Siehst Du, jetzt hörst Du mir JETZT schon zu und folgst meinen Worten, ich wollte Dir aber Schöneres erzählen, ich träumte von Dir, egoistisch und schön, von unseren ersten Tagen, in denen wir uns kennengelernt haben, kannst Du mir wenigstens im Vakuum vergangener Zeit ganz mit lächelndem Herzen folgen? Wir gingen Hand in Hand von dem Punkt des Arauca-Rivers im Frühling und erzählten uns Geschichten darüber, was wir machten, wenn wir einst alt sein werden: so kühn, dass wir lachen mussten!

Damals hatte ich Pläne, ein militärischer Führer zu werden und als Held in die Geschichte einzugehen, über mein geliebtes Grasland mit Joshta zu reiten und ihm ab und an die Mähne zu liebkosen... und so blieben wir an dem Punkt stehen, von dem aus wir lange ins Wasser starrten, mit meinem Vater reisend, der nicht mehr zurückgekommen war; erwartete ich ihn doch immer noch hier, wie ich es als Kind schon still und fest geglaubt, obgleich es keine Hoffnung mehr gegeben hatte. Die Magie des Ortes im Schleier meiner träumerischen Erinnerung liess mich aufwachen und mich ahnen, dass etwas auf uns zukam, nicht der ersehnte Vater, sondern etwas Gefürchtetes. So wie Schrecken und Freude immer miteinander verwandt sind.

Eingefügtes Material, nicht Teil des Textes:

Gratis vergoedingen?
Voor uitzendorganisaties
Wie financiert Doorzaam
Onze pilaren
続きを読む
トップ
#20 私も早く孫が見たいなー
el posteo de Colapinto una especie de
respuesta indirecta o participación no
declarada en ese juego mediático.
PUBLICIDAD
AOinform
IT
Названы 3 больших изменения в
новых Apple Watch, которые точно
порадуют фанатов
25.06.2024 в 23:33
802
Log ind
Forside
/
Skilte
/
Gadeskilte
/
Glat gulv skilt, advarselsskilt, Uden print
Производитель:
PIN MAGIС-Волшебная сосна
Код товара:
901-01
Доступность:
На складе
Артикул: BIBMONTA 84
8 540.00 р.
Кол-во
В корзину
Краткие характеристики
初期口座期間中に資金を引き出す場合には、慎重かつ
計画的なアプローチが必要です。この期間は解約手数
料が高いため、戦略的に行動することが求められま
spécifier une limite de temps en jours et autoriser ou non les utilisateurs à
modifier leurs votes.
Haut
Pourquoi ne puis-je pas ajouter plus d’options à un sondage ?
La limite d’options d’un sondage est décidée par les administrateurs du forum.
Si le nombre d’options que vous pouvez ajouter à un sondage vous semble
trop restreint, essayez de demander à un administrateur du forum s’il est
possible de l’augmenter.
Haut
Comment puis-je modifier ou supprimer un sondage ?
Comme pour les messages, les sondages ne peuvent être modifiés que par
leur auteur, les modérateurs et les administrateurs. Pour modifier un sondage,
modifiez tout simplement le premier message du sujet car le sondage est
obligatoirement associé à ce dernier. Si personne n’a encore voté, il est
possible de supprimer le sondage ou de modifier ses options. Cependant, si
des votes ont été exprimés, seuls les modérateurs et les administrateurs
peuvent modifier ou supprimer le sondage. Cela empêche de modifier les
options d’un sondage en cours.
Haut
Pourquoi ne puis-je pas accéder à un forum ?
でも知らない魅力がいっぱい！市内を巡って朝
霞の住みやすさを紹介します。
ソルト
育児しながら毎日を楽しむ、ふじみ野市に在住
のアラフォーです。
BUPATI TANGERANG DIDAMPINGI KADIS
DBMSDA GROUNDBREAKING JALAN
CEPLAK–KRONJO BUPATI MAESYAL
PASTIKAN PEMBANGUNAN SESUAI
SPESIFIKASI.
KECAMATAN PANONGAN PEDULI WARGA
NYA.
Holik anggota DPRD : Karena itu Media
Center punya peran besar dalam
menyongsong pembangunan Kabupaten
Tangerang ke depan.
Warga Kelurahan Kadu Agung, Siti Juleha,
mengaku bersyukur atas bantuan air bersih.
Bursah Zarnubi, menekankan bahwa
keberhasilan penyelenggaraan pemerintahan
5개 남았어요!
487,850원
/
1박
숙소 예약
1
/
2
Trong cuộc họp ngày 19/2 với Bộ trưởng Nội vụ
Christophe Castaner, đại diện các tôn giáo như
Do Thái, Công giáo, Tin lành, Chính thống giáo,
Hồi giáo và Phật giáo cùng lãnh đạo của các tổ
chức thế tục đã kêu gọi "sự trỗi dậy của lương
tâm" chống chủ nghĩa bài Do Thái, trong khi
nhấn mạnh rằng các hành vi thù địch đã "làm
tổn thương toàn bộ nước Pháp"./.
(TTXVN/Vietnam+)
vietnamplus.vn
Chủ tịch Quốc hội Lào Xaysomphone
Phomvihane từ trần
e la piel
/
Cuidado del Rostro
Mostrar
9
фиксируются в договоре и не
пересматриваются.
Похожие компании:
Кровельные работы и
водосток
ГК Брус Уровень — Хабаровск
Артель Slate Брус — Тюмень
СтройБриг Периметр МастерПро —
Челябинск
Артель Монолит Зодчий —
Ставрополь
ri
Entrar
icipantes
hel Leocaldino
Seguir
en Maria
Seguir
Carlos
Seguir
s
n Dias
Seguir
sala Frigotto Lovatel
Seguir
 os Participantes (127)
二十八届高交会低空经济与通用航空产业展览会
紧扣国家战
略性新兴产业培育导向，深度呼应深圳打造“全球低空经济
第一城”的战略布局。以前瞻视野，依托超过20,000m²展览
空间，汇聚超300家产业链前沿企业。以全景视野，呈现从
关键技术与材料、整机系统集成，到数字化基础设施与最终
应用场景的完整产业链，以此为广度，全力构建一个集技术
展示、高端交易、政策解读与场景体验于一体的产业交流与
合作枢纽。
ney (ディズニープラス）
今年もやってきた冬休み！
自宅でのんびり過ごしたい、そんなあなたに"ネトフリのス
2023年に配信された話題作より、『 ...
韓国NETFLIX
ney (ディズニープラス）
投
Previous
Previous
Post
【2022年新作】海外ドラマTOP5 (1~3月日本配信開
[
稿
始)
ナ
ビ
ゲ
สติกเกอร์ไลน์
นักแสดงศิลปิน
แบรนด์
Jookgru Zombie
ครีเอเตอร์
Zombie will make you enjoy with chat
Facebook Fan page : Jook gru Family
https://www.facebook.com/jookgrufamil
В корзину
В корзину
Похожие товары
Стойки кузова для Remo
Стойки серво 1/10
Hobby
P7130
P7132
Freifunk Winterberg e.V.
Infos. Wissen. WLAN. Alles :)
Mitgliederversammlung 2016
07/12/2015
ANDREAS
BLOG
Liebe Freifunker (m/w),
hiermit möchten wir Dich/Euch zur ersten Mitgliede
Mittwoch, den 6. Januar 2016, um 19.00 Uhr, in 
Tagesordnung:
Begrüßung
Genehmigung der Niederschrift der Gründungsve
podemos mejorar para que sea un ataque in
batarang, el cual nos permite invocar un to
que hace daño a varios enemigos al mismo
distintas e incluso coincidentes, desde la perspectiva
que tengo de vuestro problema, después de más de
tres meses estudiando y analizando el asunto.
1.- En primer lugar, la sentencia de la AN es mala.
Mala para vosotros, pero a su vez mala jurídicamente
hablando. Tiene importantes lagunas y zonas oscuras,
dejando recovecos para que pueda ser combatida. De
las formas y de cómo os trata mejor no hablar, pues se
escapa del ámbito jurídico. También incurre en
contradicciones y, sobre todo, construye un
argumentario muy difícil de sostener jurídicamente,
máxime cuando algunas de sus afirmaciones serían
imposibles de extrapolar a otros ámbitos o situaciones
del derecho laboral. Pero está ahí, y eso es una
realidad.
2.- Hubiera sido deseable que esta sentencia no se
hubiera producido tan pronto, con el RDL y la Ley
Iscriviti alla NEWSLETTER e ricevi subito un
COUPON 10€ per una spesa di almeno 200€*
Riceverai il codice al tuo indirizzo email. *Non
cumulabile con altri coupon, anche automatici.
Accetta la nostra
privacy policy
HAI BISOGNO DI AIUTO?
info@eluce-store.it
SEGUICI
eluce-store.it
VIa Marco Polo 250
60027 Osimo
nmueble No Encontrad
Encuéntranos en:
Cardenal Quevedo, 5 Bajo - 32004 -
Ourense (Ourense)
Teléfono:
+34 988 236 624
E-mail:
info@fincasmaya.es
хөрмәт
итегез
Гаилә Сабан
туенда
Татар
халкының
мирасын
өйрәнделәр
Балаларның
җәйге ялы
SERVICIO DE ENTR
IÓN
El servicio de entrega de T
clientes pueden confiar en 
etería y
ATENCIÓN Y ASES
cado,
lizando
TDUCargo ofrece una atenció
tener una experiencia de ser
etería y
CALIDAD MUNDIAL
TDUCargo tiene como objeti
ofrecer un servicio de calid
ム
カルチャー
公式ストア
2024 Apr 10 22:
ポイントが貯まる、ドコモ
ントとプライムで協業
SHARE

Ja, es war nicht richtig, so lange zu schweigen, nicht darauf zu bestehen, was existenziell wichtig war, das ist mir auch jetzt ein großer Nachteil und Hunderten anderen. Meine Schuld. Hätte ich doch nur darauf gedrungen, mehr Truppen von Blücher und Grant für den von mir prognostizierten Einfall zu bekommen, es wäre mir gelungen!

Den Fehler werde ich nicht mehr machen, mit zu wenig Vehemenz für den Rückzug bei Tecumseh eingetreten zu sein, ja Du liest richtig. Das hat hier keinen Zweck.

Stündlich müssen wir weichen. Schon wieder 500 Meter ins Land. Ich musste das Schreiben unterbrechen. Ich bewege mich zurück und im Kreise.

Hätte ich Dir doch nur gesagt, dass ich verheiratet bin und auch Kinder habe, es schien alles so leicht mit Dir, war so verwerflich unverstellt schön und berauschend, dass ich mit Dir egoistisch kosten wollte. Und jetzt strafst Du mich mit Ignoranz und das kann ich verstehen, doch hoffe ich, dass Du vielleicht irgendwann verzeihen kannst. Vielleicht erst im nächsten Leben, Tamira.